Segment Start: Material to process

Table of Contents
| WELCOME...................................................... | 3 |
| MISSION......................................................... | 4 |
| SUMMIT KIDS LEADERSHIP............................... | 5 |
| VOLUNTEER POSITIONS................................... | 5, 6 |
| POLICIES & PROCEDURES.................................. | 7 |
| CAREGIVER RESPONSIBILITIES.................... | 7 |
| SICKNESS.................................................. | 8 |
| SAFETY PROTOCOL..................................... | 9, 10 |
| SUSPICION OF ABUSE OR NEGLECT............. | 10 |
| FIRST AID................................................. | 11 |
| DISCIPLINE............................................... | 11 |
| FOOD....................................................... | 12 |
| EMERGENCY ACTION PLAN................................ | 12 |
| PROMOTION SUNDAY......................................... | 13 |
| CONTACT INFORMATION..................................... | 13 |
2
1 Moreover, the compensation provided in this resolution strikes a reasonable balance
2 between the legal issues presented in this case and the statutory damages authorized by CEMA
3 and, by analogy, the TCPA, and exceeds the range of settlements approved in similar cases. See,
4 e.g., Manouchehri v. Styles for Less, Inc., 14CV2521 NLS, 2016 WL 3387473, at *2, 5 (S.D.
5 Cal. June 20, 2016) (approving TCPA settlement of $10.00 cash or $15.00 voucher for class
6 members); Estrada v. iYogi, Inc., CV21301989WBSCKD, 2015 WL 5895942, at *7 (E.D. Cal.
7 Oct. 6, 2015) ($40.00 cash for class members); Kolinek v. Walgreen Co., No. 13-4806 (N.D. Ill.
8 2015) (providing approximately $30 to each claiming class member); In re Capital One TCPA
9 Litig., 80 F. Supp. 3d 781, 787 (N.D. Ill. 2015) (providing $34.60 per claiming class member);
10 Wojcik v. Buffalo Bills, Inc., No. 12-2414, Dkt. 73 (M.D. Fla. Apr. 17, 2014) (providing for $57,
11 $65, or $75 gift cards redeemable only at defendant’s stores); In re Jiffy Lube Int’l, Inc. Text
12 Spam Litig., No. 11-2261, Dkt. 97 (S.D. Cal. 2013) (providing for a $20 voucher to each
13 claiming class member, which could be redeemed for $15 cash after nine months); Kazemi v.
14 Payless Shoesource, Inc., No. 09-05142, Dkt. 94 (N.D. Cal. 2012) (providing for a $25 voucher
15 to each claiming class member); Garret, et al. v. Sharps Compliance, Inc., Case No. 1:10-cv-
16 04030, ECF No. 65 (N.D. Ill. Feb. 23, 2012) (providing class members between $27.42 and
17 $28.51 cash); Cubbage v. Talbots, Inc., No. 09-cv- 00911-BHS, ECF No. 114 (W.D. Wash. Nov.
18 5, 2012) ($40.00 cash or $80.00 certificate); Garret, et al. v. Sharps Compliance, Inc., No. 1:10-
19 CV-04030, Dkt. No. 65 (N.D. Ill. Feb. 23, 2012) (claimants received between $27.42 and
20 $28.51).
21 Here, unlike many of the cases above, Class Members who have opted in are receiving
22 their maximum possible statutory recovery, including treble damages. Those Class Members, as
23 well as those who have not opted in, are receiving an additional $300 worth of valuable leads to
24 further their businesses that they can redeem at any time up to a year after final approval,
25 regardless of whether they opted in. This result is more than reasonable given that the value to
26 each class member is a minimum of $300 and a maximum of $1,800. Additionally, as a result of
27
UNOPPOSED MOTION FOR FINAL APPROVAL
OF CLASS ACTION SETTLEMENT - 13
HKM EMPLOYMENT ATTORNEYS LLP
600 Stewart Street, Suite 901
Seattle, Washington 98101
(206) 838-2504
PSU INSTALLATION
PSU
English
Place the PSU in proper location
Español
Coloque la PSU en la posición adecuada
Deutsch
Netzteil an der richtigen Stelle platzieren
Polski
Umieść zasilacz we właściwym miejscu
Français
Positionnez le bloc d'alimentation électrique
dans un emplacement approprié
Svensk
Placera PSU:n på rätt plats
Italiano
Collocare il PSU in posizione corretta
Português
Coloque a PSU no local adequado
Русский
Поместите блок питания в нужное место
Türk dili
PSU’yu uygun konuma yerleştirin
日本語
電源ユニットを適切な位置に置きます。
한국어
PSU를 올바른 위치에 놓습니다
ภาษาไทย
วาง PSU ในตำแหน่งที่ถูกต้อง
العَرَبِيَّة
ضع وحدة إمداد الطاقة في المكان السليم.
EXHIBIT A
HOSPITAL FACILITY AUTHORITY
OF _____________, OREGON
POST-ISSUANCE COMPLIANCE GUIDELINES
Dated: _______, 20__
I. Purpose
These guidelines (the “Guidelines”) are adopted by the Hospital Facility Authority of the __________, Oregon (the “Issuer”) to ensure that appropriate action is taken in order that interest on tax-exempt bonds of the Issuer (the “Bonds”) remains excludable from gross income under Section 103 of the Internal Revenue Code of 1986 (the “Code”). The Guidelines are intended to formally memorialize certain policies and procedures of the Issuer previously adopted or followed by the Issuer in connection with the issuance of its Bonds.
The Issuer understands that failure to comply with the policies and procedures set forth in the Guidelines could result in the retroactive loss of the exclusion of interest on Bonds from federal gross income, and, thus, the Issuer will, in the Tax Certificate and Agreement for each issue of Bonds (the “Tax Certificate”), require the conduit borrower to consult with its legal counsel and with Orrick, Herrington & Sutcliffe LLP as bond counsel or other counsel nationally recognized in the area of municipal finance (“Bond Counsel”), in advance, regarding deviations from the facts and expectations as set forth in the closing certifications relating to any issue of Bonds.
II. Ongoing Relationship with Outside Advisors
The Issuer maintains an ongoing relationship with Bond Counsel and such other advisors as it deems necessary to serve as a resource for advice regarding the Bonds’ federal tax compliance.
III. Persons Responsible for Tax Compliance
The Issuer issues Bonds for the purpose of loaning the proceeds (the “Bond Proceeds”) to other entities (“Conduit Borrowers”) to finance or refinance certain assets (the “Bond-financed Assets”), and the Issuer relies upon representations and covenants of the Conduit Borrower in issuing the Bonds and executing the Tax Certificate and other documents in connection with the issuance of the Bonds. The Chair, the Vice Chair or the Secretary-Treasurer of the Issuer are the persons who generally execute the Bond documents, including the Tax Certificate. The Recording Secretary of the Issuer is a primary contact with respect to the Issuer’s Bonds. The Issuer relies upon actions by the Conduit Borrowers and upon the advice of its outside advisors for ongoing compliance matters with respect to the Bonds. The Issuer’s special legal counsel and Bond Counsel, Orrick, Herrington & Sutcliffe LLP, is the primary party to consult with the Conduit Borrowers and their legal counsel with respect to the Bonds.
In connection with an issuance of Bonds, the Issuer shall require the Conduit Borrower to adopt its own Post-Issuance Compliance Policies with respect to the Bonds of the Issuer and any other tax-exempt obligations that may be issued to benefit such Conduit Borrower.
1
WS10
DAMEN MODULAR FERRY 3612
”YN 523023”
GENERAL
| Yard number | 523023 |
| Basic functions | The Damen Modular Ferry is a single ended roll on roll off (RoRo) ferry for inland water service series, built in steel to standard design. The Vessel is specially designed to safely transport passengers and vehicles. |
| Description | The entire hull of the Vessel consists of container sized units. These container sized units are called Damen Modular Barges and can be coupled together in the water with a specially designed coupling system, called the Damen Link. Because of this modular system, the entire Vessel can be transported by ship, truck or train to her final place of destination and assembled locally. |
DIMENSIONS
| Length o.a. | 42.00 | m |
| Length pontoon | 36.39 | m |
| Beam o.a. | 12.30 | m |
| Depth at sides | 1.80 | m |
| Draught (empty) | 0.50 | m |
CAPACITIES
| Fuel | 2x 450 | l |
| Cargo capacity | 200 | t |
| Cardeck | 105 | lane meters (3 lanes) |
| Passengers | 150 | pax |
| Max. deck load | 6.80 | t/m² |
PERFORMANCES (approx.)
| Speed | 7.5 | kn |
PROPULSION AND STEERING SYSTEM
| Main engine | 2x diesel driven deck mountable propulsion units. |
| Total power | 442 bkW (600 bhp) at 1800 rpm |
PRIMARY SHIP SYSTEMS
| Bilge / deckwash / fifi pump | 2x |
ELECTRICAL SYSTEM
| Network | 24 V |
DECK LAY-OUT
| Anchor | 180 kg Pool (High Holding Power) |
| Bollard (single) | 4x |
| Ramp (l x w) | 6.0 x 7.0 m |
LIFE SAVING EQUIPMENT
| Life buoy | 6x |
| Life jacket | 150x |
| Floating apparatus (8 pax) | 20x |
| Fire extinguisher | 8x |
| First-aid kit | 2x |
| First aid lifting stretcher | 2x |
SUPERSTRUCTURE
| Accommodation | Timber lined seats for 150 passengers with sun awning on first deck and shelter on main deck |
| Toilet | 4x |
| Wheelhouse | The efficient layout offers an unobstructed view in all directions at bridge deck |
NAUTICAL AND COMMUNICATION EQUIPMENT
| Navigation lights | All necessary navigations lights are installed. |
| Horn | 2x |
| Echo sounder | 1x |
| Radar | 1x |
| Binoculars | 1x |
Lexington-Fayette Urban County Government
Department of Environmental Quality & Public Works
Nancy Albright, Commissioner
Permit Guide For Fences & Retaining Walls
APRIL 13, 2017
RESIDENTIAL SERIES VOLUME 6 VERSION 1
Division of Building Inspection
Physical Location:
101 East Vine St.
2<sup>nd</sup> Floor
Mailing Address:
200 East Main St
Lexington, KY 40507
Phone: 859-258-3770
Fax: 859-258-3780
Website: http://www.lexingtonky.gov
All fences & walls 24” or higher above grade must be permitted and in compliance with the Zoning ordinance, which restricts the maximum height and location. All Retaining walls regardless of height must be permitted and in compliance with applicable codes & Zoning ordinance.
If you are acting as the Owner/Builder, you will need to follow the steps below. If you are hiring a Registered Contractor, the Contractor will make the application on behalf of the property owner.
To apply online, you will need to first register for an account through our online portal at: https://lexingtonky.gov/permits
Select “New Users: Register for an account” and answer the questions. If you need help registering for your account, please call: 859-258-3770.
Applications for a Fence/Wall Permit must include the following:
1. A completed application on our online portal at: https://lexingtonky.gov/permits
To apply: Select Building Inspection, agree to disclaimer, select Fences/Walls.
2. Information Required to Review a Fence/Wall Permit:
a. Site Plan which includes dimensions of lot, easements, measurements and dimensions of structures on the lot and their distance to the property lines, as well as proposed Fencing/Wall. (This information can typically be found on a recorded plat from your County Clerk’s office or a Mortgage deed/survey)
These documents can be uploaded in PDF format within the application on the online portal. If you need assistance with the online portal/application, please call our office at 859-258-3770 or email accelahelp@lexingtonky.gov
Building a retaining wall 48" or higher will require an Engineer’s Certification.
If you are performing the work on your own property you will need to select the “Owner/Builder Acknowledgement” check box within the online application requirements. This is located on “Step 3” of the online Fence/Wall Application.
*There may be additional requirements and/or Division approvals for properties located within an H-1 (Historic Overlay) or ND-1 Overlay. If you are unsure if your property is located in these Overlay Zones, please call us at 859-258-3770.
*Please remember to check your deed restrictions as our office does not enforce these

Segment End: Material to process

**Exercise directions**
Of all the entries above, output exactly the lines between the one holding "LIFE SAVING EQUIPMENT" and the one holding "bridge deck |", inclusive.

**Answer to this task**
LIFE SAVING EQUIPMENT
| Life buoy | 6x |
| Life jacket | 150x |
| Floating apparatus (8 pax) | 20x |
| Fire extinguisher | 8x |
| First-aid kit | 2x |
| First aid lifting stretcher | 2x |
SUPERSTRUCTURE
| Accommodation | Timber lined seats for 150 passengers with sun awning on first deck and shelter on main deck |
| Toilet | 4x |
| Wheelhouse | The efficient layout offers an unobstructed view in all directions at bridge deck |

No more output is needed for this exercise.